If the executable file contains debugging symbols, you can determine which line of code causes the problem. Use the addr2line program for the address and executable file as follows:
<Ccid_nobr>
<Ccid_code> addr2line-e simple 0 x0 400618 |
Will return:
<Ccid_nobr>
<Ccid_code>/home/devuser/simple. C: 34 |
To study this problem, check the 34th rows.

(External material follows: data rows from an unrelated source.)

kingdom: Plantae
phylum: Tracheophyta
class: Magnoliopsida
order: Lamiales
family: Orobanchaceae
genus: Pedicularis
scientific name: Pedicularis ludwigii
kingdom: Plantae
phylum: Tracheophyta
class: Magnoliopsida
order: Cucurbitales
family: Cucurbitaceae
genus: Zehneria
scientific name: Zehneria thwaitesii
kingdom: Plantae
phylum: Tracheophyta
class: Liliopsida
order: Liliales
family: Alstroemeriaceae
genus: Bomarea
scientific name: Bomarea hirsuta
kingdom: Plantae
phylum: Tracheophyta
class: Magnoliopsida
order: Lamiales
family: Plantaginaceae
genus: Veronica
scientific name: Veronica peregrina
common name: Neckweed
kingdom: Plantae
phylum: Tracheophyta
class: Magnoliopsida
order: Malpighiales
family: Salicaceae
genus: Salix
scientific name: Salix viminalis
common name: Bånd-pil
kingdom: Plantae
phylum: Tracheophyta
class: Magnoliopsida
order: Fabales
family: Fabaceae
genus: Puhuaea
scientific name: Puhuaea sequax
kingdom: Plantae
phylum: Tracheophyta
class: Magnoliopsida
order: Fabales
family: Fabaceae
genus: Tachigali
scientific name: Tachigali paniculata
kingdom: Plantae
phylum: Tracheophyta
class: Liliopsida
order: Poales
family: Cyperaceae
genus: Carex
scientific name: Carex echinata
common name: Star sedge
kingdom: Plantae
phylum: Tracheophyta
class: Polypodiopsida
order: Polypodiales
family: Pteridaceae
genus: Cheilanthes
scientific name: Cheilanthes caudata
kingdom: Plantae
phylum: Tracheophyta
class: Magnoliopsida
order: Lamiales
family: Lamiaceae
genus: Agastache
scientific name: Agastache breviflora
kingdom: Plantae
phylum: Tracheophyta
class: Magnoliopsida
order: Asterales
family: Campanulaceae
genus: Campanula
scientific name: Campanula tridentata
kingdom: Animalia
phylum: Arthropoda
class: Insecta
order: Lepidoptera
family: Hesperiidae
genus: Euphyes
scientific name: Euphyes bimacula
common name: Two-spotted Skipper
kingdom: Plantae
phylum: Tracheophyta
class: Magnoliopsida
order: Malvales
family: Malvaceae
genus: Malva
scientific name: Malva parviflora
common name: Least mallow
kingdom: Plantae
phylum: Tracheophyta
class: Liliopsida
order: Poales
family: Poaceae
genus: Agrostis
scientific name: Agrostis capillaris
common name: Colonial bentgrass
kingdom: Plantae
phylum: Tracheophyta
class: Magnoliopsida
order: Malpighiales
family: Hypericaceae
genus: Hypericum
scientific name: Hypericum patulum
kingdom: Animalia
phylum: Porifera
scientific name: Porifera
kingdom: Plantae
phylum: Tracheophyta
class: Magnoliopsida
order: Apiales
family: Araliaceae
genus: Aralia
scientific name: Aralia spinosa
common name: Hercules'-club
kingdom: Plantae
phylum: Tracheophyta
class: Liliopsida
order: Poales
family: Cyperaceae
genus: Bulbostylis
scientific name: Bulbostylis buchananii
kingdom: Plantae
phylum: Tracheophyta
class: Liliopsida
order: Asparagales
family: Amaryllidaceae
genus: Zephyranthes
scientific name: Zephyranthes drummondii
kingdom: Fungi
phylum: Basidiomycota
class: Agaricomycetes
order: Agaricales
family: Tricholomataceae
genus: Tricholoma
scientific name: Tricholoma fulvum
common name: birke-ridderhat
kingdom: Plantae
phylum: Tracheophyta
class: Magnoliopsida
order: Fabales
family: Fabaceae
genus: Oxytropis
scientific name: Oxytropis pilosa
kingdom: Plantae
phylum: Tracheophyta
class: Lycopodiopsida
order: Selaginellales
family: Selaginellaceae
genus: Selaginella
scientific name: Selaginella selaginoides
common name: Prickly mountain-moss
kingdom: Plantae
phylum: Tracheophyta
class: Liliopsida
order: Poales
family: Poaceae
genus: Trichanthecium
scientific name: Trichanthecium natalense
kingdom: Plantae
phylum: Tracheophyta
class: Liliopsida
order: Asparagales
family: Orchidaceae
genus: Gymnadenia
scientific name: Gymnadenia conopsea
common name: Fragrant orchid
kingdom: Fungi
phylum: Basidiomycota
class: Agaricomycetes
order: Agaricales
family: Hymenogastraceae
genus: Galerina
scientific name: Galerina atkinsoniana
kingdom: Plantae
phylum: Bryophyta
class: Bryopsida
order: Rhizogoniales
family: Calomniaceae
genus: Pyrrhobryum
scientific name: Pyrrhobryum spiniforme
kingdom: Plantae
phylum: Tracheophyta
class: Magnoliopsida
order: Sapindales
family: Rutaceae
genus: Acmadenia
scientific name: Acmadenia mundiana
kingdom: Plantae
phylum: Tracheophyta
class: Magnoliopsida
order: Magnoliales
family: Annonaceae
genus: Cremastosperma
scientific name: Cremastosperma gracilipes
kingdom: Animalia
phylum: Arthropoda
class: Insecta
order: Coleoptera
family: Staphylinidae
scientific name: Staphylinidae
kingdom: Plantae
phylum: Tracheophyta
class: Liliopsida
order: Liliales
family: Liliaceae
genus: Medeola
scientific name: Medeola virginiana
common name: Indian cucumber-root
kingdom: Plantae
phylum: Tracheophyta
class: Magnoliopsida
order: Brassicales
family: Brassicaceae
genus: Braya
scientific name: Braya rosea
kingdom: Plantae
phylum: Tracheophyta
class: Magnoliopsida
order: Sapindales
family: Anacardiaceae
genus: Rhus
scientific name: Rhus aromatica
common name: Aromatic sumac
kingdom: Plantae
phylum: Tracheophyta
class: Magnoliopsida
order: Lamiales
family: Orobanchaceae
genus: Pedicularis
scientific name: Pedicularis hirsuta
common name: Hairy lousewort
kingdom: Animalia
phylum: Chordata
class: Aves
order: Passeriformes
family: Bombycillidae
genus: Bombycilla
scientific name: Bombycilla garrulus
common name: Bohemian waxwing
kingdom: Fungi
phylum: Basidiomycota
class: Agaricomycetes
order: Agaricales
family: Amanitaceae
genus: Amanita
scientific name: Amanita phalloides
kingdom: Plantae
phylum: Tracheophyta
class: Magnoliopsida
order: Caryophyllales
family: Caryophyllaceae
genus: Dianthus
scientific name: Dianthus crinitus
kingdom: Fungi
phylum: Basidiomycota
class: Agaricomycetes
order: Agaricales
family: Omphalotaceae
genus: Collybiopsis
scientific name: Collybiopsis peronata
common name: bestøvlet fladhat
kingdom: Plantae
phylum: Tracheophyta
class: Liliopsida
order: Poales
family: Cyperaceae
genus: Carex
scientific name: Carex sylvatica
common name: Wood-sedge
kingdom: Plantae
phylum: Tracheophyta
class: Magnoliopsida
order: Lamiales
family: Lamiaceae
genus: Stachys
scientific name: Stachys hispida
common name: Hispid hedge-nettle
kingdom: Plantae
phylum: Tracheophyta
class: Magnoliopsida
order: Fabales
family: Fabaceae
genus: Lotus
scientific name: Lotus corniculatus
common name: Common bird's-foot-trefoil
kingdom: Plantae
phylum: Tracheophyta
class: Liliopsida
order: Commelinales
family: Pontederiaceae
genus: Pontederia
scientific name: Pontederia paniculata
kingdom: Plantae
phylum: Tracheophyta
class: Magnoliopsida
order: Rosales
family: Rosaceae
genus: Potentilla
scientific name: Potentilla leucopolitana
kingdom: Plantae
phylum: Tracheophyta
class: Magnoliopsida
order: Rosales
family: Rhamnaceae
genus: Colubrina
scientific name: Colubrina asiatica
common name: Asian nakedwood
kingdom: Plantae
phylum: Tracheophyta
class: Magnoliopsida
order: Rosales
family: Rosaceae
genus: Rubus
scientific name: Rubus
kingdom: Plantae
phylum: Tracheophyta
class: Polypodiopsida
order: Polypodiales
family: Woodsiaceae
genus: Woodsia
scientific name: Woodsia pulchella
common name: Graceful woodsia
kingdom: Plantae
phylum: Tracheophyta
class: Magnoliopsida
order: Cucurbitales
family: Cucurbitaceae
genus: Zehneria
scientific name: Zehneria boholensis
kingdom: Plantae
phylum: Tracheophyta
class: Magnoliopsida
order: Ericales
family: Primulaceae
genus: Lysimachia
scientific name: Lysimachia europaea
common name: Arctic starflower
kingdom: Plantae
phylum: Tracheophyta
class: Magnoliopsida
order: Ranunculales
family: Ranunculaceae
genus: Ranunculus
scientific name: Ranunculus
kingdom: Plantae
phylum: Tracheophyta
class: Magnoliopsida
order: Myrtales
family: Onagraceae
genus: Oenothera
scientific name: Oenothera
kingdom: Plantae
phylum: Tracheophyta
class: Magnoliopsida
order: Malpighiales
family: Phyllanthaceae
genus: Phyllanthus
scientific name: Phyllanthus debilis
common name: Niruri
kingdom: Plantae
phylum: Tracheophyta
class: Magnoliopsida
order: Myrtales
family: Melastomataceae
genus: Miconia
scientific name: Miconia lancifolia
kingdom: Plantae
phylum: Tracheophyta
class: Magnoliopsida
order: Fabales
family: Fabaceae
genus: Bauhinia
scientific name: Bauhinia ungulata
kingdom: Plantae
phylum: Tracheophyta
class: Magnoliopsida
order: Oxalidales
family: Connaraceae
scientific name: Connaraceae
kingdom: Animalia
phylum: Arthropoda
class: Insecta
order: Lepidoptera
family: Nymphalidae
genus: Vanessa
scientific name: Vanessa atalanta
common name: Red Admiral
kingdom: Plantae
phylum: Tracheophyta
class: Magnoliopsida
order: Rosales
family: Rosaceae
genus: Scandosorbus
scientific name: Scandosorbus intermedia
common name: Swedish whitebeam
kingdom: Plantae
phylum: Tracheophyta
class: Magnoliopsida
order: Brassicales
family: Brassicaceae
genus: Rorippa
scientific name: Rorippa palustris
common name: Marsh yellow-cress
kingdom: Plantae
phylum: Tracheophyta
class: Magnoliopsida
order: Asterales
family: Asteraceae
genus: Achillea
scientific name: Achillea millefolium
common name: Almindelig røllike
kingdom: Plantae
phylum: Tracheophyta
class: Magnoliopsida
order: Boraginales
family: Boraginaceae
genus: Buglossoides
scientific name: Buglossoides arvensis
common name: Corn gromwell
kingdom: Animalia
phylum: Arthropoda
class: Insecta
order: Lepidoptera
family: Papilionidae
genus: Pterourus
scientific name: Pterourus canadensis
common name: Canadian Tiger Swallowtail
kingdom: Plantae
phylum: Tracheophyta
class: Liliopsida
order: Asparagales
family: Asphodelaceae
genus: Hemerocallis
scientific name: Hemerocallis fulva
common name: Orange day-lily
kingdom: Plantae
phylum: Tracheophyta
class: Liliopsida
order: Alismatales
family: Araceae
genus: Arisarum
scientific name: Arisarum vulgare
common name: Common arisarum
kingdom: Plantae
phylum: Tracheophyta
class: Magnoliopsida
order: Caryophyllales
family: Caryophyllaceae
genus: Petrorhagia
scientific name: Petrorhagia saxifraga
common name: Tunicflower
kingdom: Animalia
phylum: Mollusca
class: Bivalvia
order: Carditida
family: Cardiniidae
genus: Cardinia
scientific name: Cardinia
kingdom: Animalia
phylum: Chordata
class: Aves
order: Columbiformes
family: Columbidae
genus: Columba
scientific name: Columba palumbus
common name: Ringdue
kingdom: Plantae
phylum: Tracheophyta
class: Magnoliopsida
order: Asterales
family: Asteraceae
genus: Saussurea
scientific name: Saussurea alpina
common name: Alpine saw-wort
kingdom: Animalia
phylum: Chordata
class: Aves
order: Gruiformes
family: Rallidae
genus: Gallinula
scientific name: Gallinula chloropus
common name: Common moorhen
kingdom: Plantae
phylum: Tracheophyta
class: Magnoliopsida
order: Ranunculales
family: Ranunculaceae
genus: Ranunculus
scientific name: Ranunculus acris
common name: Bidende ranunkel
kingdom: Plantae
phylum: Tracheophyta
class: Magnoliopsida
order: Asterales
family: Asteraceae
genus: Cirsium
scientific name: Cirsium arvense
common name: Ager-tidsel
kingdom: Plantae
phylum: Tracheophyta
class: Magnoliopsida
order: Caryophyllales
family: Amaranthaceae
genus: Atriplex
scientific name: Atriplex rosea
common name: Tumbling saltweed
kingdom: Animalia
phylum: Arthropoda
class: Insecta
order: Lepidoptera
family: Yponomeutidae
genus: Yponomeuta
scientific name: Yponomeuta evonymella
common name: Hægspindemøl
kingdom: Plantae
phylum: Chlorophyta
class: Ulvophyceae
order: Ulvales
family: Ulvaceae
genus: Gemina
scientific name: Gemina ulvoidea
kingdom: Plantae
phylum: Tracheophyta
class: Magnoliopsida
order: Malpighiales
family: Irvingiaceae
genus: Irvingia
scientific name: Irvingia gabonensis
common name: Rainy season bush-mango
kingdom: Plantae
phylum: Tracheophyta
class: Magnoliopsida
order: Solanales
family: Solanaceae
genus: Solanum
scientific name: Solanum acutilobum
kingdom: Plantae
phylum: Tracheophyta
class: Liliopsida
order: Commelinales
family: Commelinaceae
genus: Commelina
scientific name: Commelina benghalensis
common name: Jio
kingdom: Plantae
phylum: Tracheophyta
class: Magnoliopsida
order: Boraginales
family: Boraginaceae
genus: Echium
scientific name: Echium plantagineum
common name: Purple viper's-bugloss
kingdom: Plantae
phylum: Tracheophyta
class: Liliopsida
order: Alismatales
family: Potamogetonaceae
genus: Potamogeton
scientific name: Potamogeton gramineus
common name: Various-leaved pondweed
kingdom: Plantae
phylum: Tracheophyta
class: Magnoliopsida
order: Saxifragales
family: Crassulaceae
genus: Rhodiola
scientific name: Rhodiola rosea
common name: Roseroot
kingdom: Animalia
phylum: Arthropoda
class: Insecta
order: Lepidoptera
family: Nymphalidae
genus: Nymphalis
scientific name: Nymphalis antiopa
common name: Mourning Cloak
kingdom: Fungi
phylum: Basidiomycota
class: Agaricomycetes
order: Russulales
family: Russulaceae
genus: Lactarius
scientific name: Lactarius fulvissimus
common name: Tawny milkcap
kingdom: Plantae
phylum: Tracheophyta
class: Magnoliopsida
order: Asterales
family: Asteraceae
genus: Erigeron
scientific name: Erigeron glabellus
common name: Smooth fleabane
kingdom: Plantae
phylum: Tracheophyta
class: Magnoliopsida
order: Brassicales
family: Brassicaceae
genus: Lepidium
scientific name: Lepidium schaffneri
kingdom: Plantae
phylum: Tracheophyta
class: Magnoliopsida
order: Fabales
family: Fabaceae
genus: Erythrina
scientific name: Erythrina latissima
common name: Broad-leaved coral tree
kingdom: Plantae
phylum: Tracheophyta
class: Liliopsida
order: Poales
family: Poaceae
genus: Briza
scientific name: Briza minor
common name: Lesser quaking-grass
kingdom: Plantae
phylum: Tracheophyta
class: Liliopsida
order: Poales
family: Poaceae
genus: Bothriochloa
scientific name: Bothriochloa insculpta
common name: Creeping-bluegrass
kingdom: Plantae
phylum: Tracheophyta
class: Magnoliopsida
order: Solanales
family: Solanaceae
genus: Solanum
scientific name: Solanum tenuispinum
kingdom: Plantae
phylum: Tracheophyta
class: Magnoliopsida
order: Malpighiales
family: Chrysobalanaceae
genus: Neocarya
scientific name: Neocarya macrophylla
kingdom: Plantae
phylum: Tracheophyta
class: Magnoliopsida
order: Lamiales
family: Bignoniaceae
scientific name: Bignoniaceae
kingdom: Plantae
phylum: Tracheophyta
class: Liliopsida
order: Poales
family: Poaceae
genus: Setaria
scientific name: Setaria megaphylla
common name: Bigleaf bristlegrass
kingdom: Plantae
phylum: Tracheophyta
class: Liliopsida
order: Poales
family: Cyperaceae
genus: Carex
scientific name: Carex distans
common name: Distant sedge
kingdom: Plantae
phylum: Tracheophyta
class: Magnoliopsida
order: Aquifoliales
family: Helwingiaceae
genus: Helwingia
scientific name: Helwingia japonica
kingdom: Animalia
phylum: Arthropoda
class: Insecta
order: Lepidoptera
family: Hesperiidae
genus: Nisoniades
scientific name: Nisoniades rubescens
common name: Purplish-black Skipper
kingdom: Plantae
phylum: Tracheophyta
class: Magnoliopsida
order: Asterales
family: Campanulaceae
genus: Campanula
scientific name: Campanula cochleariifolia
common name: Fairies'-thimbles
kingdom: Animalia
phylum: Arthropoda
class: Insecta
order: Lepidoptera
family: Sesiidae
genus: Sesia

For the original program crash in Figure 1, psw is 070dc000 c00ab738. To obtain the command address, subtract 0x80000000. The result is 0x400ab738. This address is not exactly within our applet. So what is it? Is the code from the shared library. If you run the LDD command (LDD simple) on the executable file, the list of shared objects required for running the program and the available address of the library will be returned.
<Ccid_nobr>
<Ccid_code> libc. so.6 =>/lib/libc. so.6 (0x40021000) /Lib/lD. so.1 =>/lib/lD. so.1 (0x40000000) |
The command address corresponds to the address for loading libc. so.6. In our simple test case, we only need two shared objects. Other applications may need more shared objects, which makes LDD output more complex. We will use Perl as an example. Input:
<Ccid_nobr>
<Ccid_code> LDD/usr/bin/perl |
You will get:
<Ccid_nobr>
<Ccid_code> libnsl. so.1 =>/lib/libnsl. so.1 (0x40021000) Libdl. so.2 =>/lib/libdl. so.2 (0x40039000) Libm. so.6 =>/lib/libm. so.6 (0x4003d000) Libc. so.6 =>/lib/libc. so.6 (0x40064000) Libcrypt. so.1 =>/lib/libcrypt. so.1 (0x4018f000) /Lib/lD. so.1 =>/lib/lD. so.1 (0x40000000) |
Everything is needed, but I find that the following content reads faster for this process:
<Ccid_nobr>
<Ccid_code> LDD/usr/bin/perl | awk '{print? $4 "$3} '| sort (0x40000000)/lib/lD. so.1 (0x40021000)/lib/libnsl. so.1 (0x40039000)/lib/libdl. so.2 (0x4003d000)/lib/libm. so.6 (0x40064000)/lib/libc. so.6 (0x4018f000)/lib/libcrypt. so.1 |
Now let's determine where the crash occurred in libc. Assume that the loading address of libc. so.6 is 0x40021000, and the command address 0x400ab738 is subtracted. The result is 0x8a738. This is the offset to enter libc. so.6. Run the NM command to dump the symbols from libc. so.6 and then try to determine the function in which the address is located. For libc. so.6, Nm generates more than 7,000 rows of output. You can run grep (Regular Expression lookup program) on the calculated offset to reduce the amount of data that must be checked. Input:
<Ccid_nobr>
<Ccid_code> nm/lib/libc. so.6 | sort | grep 0008a |
66 rows will be returned. In the middle of the output, we will find:
<Ccid_nobr>
<Ccid_code> 0008a6fc t memcpy 0008a754 T _ wordcopy_fwd_aligned |
This offset is located in a certain position in memcpy. In this example, a null pointer is passed to memcpy as the target address. Where can we call memcpy? Good question. We can identify the target region by checking the register dump output in the log file. Register 14 contains the return address for executing a function call. According to Figure 1, R14 is 0x8040066e, which generates an address 0x40066e after the high position is intercepted. This address falls within the scope of our program, so we can run addr2line to determine where the address is. Input:
<Ccid_nobr>
<Ccid_code> addr2line-e simple 0x40066e |
Will return:
<Ccid_nobr>
<Ccid_code>/home/devuser/simple. C: 36 |
This is the line after we call memcpy. One note about addr2line: If the executable file does not contain debugging symbols, you will get ?? : 0 as the response.